In the Netherlands, Microsoft collects rainwater to cool its data centers, then sends the excess to nearby greenhouses. But water-hungry data centers might not always be willing or able to share.
“If you're producing greywater for a data center, maybe with some degree of purification, some of that could be repurposed for growing plants,” says Touchstone’s Fluegeman. “But for the most part, I think they want to locate them where you have plentiful fresh water.”
Some small farms want to locate by offices, restaurants, or similar spaces. SweGreen’s Mousavi thinks it could be a “win-win opportunity” for them to occupy redundant server rooms or old basement data centers that have been vacated as companies consolidate to colocation facilities or the cloud.
However, IGS’ Elder says the concept is good in theory, but there are practical challenges in multi-use buildings. Equipment can be expensive and under-utilized, while pest control needs management and the crop needs distribution.
“If it's going straight into a kitchen in that building, great. But if you're having to transport crops from distributed locations to central points, it starts becoming problematic.”
Edge agriculture
Regardless of colocation opportunities, agritech needs its own IT infrastructure, both at the Edge and via the cloud. Agritech startup Aerofarms has a 70,000 square foot facility in New Jersey with plants in vertical columns that climb 36 feet. The company uses Dell technology for its IoT gateway and on-site compute needs.
A Purdue University project is using robots to develop future agriculture automation systems, in a greenhouse heated by Digital Crossroads’ Indiana data center.
Blockheating also hosts a local university robotics project on the farm at its facility, says Burks. A robot travels through greenhouses making predictions on yield, while Blockheating provides the compute infrastructure while sending excess heat back into the greenhouses to keep the crops warm.
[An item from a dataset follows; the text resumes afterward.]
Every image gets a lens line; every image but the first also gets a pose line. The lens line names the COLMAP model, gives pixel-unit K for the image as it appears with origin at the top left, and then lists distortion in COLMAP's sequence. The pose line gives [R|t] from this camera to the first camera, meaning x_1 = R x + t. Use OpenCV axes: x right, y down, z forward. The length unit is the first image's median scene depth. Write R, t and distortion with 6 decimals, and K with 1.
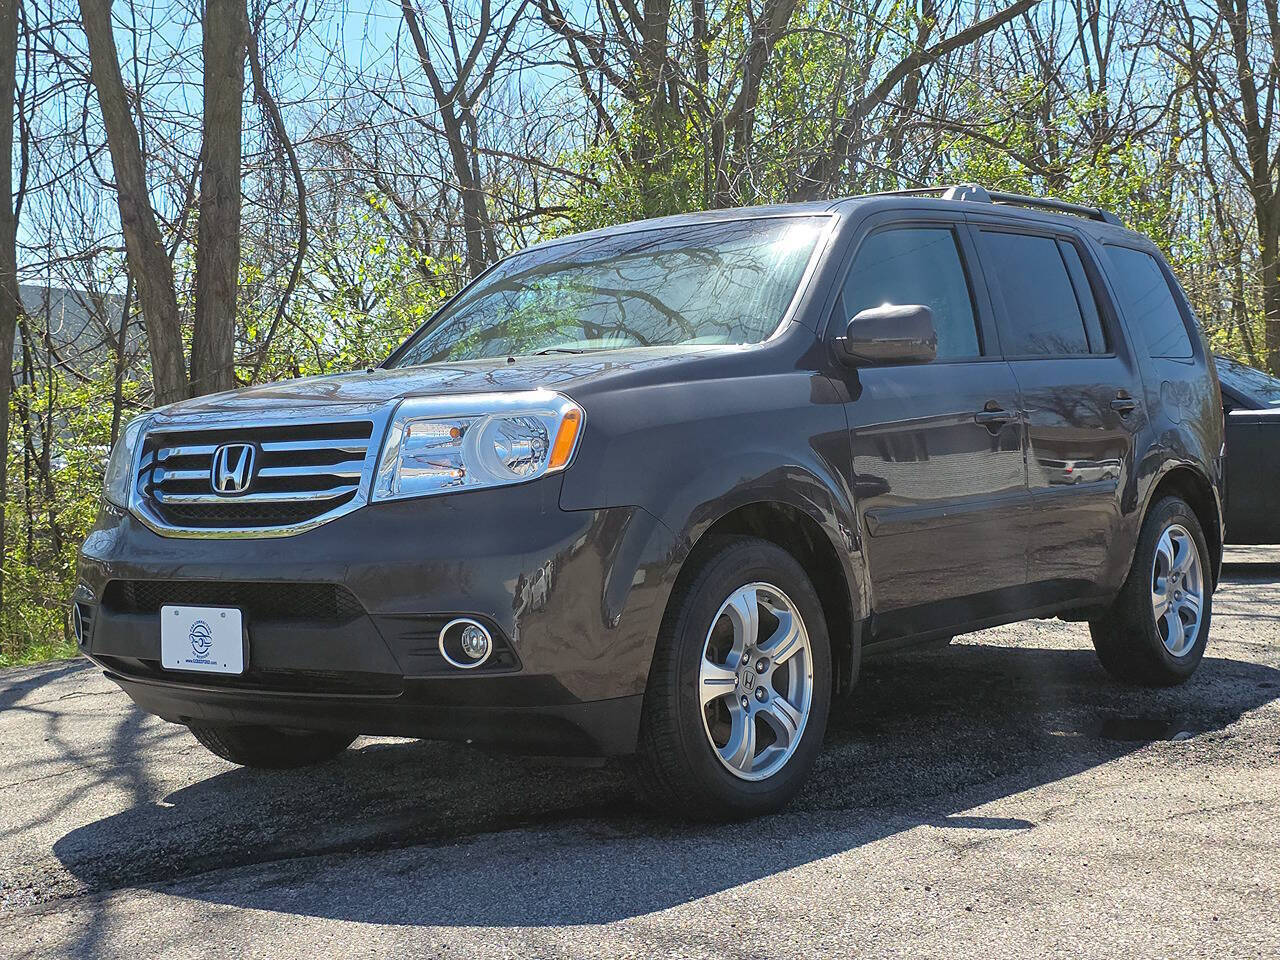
lens RADIAL K [[1770.5, 0, 642.7], [0, 1770.5, 490.6], [0, 0, 1]] dist [0.063930, 0.000000]
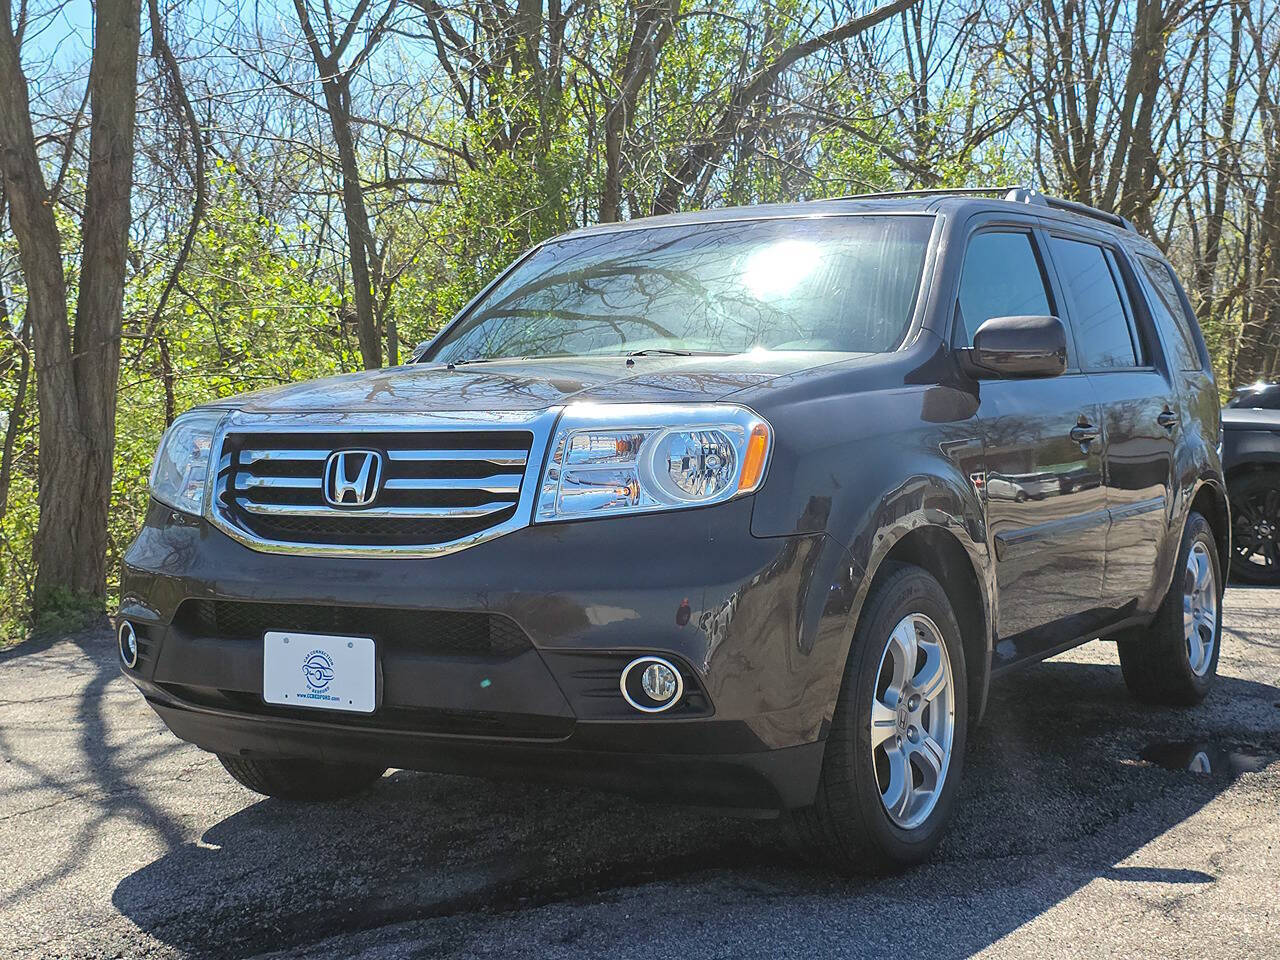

He notes, however, that the farm’s IT only uses one rack out of the 10 that are currently heating the farm, so it's unrealistic for a farm’s agricultural IT to provide all the heating it needs.
As farms use more automation and analytics, they may need more on-site compute, and produce more heat for their own use. But, as with other industries, much of this will be in the cloud.
IGS’ Elder says his company is keeping on-site compute infrastructure relatively low, as programmable logic controllers respond to a database of functions that can be programmed through the cloud: “That allows us to simplify the requirements on-site and minimize computer-based functions on-site that are typically more unreliable than a PLC.
“It's all cloud-based software that's actually driving those PLCs. We obviously have to have a stable Internet connection, but it is easier for us to manage sites remotely through cloud-based servers.”
SweGreen’s Mousavi says his company’s farm also uses PLCs, but is looking into developing more real-time solutions using 5G and Edge computing, with some unnamed partners in Sweden: “I can't name them, but you could guess for yourself.”
Mousavi adds the big opportunity could be expertise: “One problem from the vertical farming industry is many of these companies are run by people who are greenhouse experts. "They think [data centers] are irrelevant because they are focused on the production of greens.”